By Ken Reed

During the recent World Cup, there were multiple times when injured players appeared to have classic symptoms of concussion. However, rather than being removed from the game they were allowed to continue playing.

Part of this can be attributed to the substitution rules in the World Cup. Only three substitutions per game are allowed and once a player comes out he must stay out. As such, coaches don’t want to pull a player with a possible injury unless they absolutely have to. And they don’t want to play a man short while an injured player is getting evaluated for a possible concussion. Based on these formal rules, the unwritten rule for the players is “Don’t come out!” and for the coaches “Don’t take the player out!”

So, given this reality, FIFA’s rules in this area clearly need to be seriously examined.

What went on at the World Cup when it comes to brain trauma is inexcusable. There were many cases when it was clear that a player had sustained a head injury and at the very least should be given a 10-minute evaluation by a medical professional.

In the World Cup final, Germany’s Christoff Kramer suffered what appeared to be a concussion after a collision with a player from Argentina. Nevertheless, he played for 14 more minutes before falling to the ground. He was then removed from the game after being escorted off the field. He later said he remembered very little of what happened while he was playing. This type of scene played out many times during the tournament. (See FIFA’s Dazed and Dated)

Playing with a concussion isn’t something that should be applauded. It isn’t bravery.
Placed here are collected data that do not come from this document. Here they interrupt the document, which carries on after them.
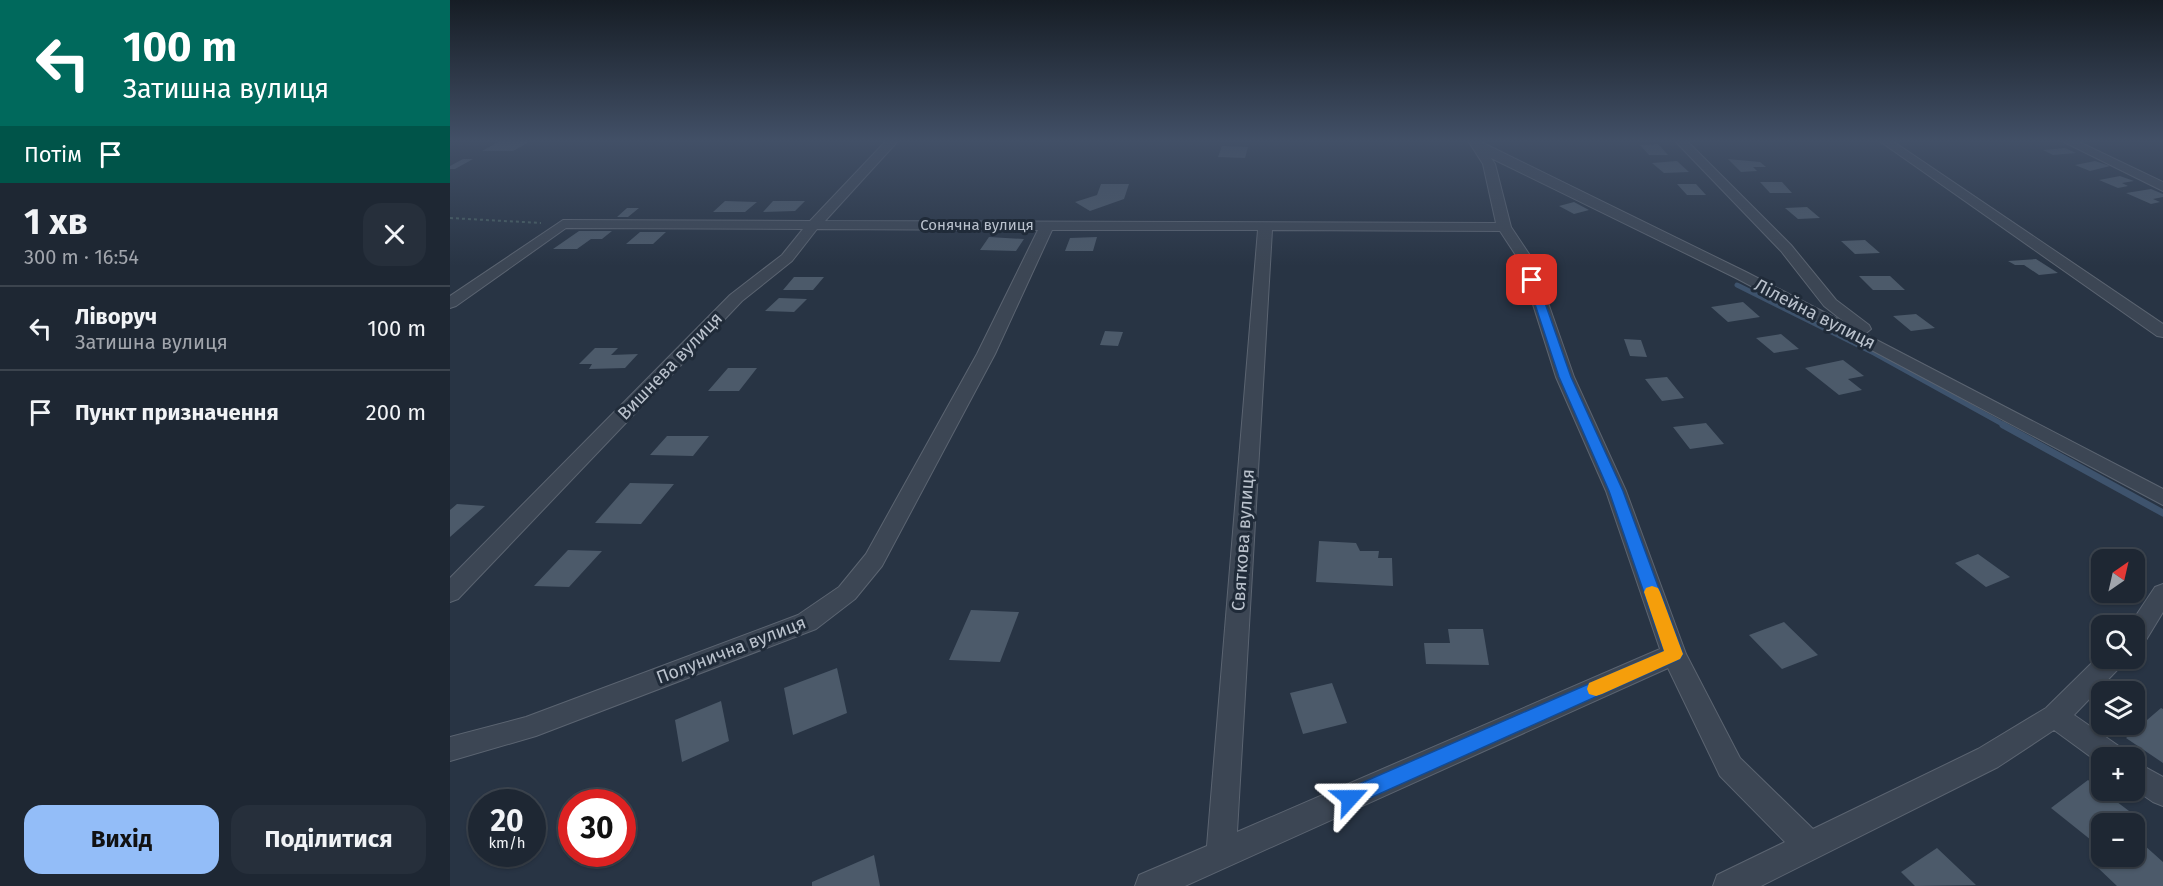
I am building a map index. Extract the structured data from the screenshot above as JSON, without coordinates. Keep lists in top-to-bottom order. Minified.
{"streets":{"street":["Сонячна вулиця","Лілейна вулиця","Вишнева вулиця","Святкова вулиця","Полунична вулиця"]},"crossings":[["Сонячна вулиця","Вишнева вулиця"],["Сонячна вулиця","Святкова вулиця"],["Сонячна вулиця","Полунична вулиця"]],"north":"top right","page":{"turn":["100 m","Затишна вулиця"],"then":"Потім","heading":["1 хв","300 m · 16:54"],"list":[{"name":"Ліворуч","note":"Затишна вулиця","value":"100 m"},{"name":"Пункт призначення","value":"200 m"}],"map_buttons":["+","−"],"speed":"20 km/h","limit":"30","buttons":["Вихід","Поділитися"]}}
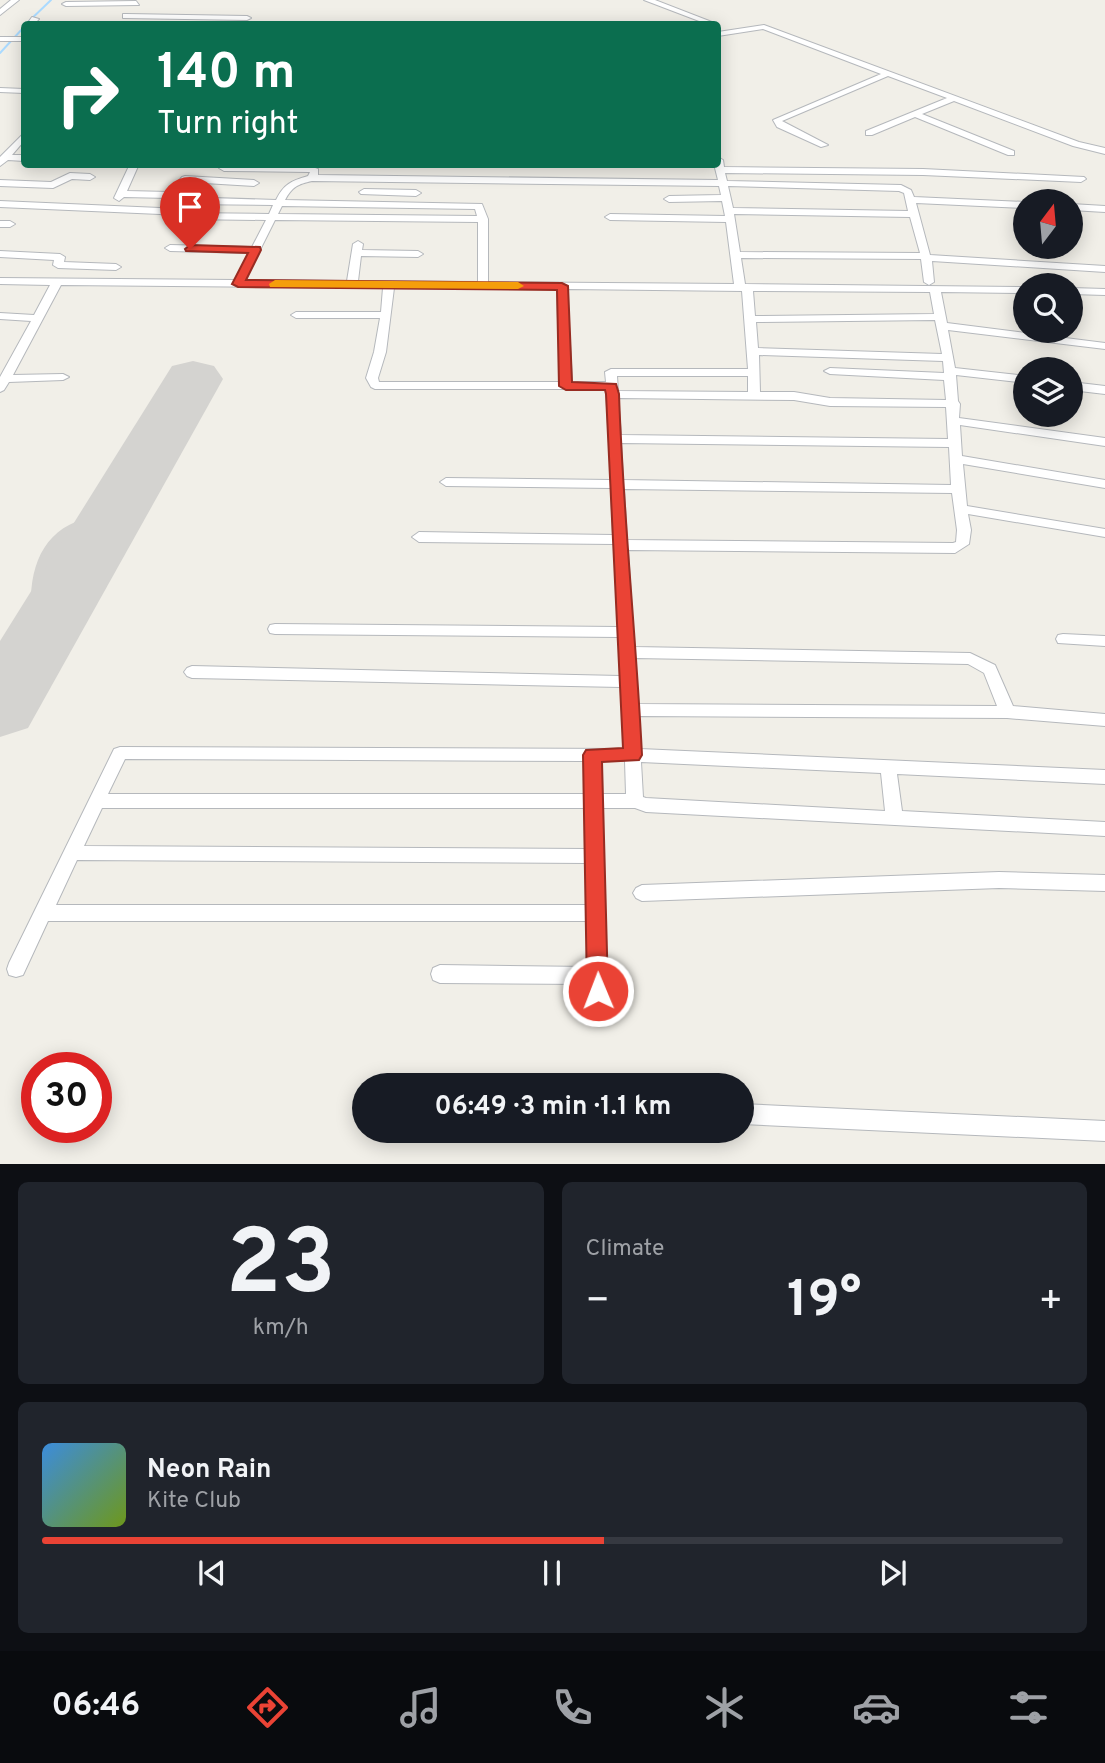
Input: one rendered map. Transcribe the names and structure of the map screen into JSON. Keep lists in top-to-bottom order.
{
  "north": "top",
  "page": {
    "turn": ["140 m", "Turn right"],
    "limit": "30",
    "trip": "06:49 · 3 min · 1.1 km",
    "tile": [
      ["23", "km/h"],
      "Climate"
    ],
    "heat": ["−", "19°", "+"],
    "song": ["Neon Rain", "Kite Club"],
    "tabs": "06:46"
  }
}
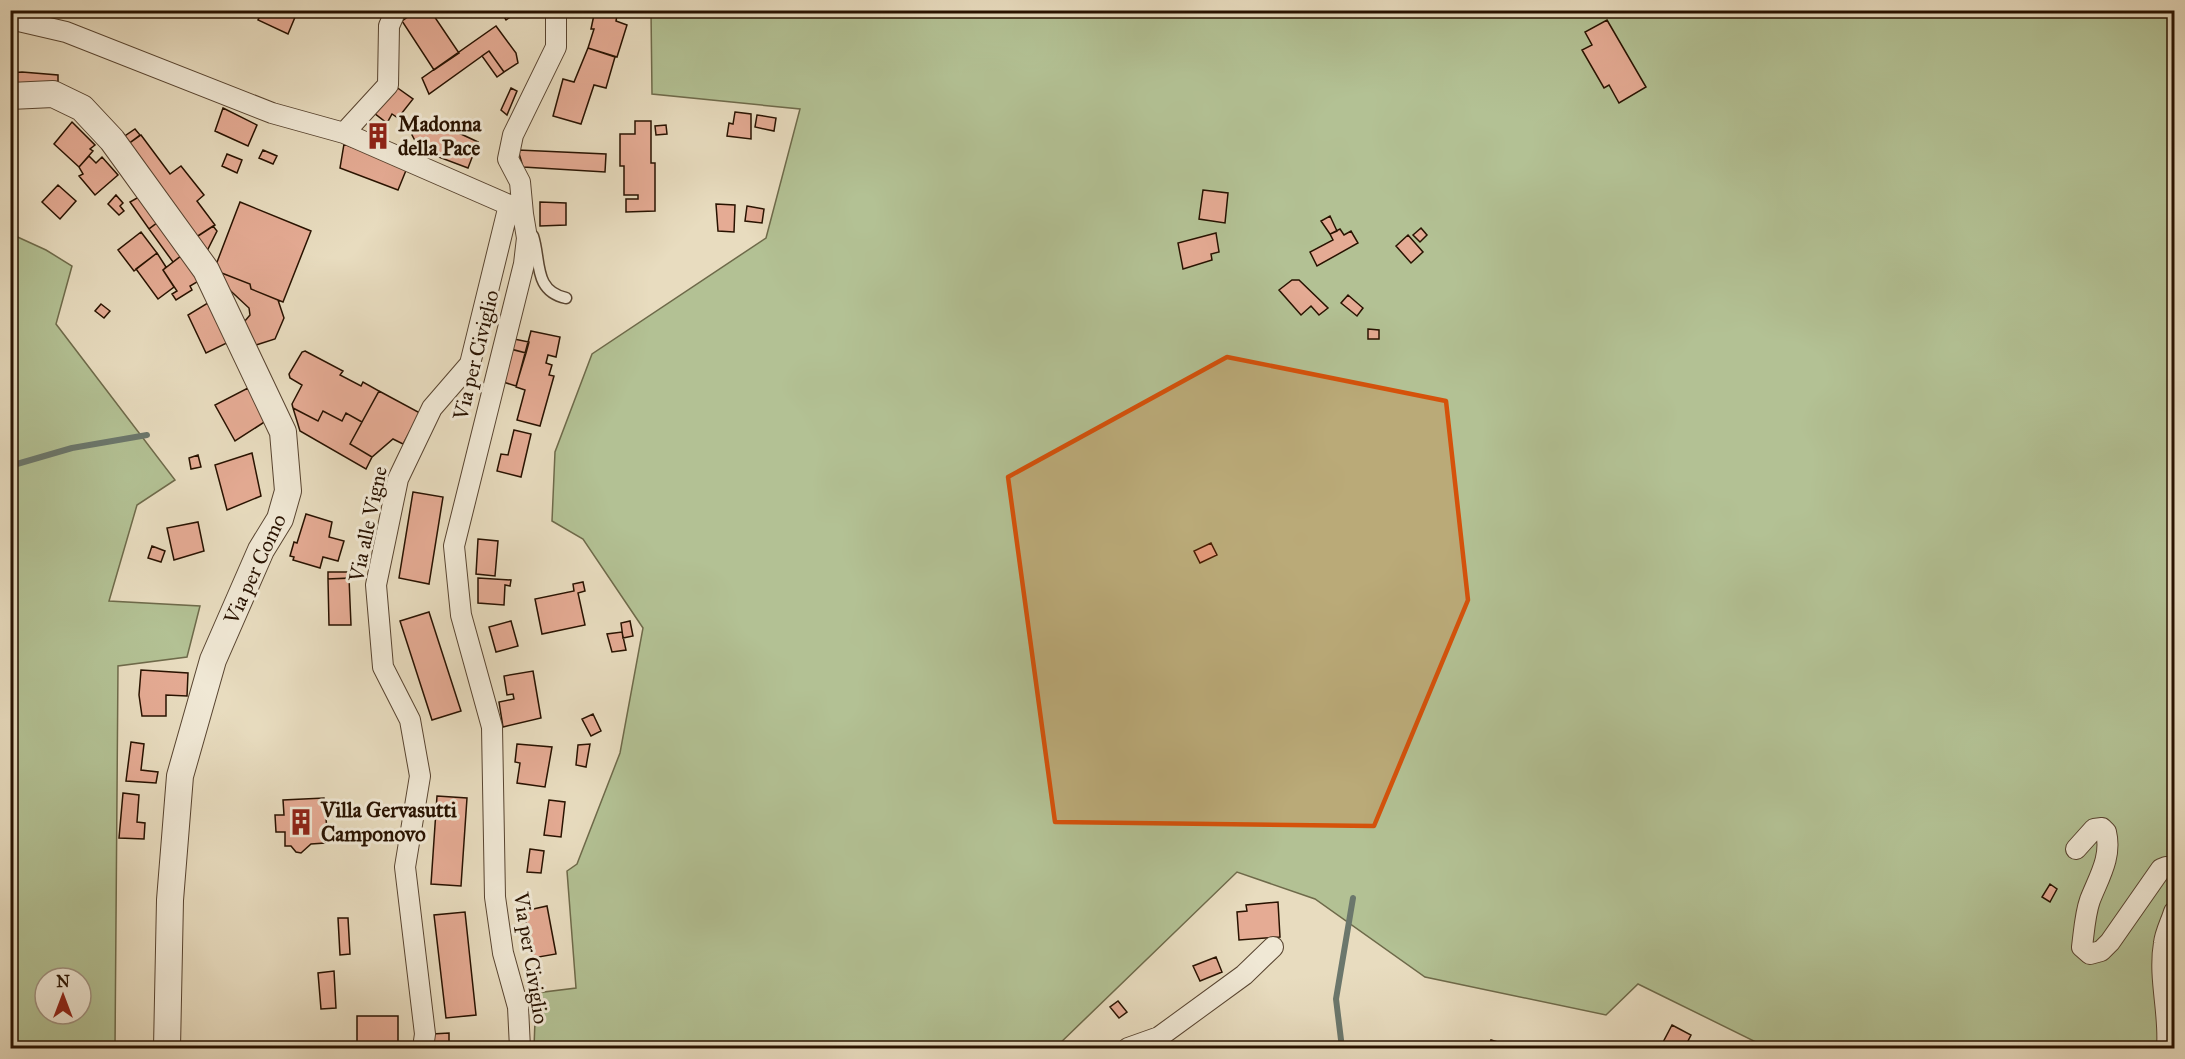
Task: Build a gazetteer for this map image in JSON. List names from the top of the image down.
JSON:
{
  "streets": {
    "street": ["Via per Civiglio", "Via alle Vigne", "Via per Como"]
  },
  "crossings": [
    ["Via per Civiglio", "Via alle Vigne"]
  ],
  "places": {
    "building": ["Madonna della Pace", "Villa Gervasutti Camponovo"]
  },
  "north": "top"
}
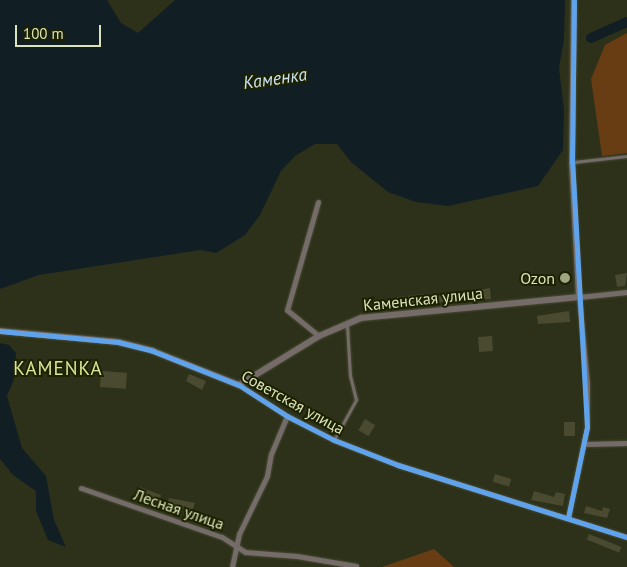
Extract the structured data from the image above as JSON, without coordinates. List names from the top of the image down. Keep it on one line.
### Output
{"streets":{"street":["Каменская улица","Советская улица","Лесная улица"]},"crossings":[["Каменская улица","Советская улица"]],"districts":["KAMENKA"],"water":["Каменка"],"places":["Ozon"],"scale_bar":"100 m"}
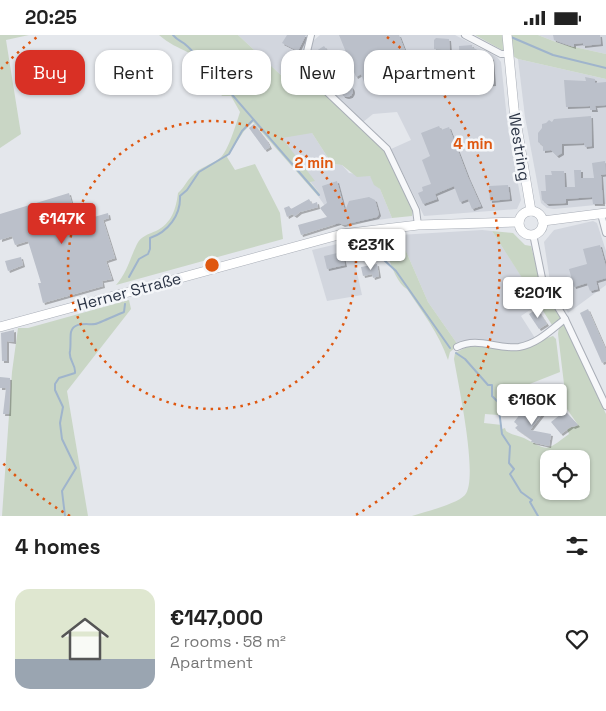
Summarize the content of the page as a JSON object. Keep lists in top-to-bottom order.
{
  "streets": {
    "main road": ["Westring", "Herner Straße"]
  },
  "crossings": [
    ["Westring", "Herner Straße"]
  ],
  "page": {
    "status": "20:25",
    "chip": [
      "Buy",
      "Rent",
      "Filters",
      "New",
      "Apartment"
    ],
    "price": [
      "€147K",
      "€231K",
      "€201K",
      "€160K"
    ],
    "heading": "4 homes",
    "list": [
      {
        "name": "€147,000",
        "note": "2 rooms · 58 m² · Apartment"
      }
    ]
  },
  "rings": ["4 min", "2 min"]
}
It’s stupidity. And it is extremely dangerous. Playing with a concussion can lead to death from Second Impact Syndrome (SIS), a condition in which the brain swells, shutting down the brain stem and resulting in respiratory failure.

FIFA is seemingly the last to the table among major team sports when it comes to a legitimate concussion protocol. The organization’s lack in this regard is shameful.

FIFA has provided recommendations regarding concussions to soccer clubs around the world but maintains that the ultimate responsibility lies with the team’s doctor — who may or may not follow them. (See FIFA’s Cowardice) This leads to dangerous situations in which the team doctor’s judgment might be compromised by their emotional and financial investment in the situation — especially during a critical World Cup game. And players certainly shouldn’t have any input on whether they stay in a game or not if concussion is a possibility. Their judgment is very often warped while in the midst of competition.

“FIFA has had the eyes of the world look at them and has rather unanimous criticism from concussion specialists in this country, who were kind of appalled at the way they handled concussions,” said Dr. Robert Cantu, one of the leading sports concussion experts in the United States. “I do think it’s time for them to change.”

Indeed it is.

“The simple solutions is that FIFA is going to have to allow special temporary substitutions when a head injury is suspected, something already being tested in Rugby,” says sportswriter Cork Gaines.

“Allow teams to enter a substitute while the injured player is tested along with a time limit on the return of the player (e.g., if the player is not cleared to return in 12 minutes, he cannot return). To minimize abuse of the rule, these substitutions could count toward the allotted three substitutions. Another possibility is to give each team one such concussion substitution per match. Teams will still abuse the rule, but this is a risk FIFA must take for the safety of the players.”

ESPN analyst Taylor Twellman, a former U.S. national team member and MLS star tweeted the following during the championship match: “Here we go again FIFA … #WorldCupFinal and your ineptitude to address the head injury problem is for everyone to see. Kramer was concussed! Before I die, I will get FIFA to change their ways and get an independent doctor on the sideline.” (See US Concussion Expert)

We need more people — in and out of soccer — with similar passion to change FIFA’s inexcusable approach to brain injuries.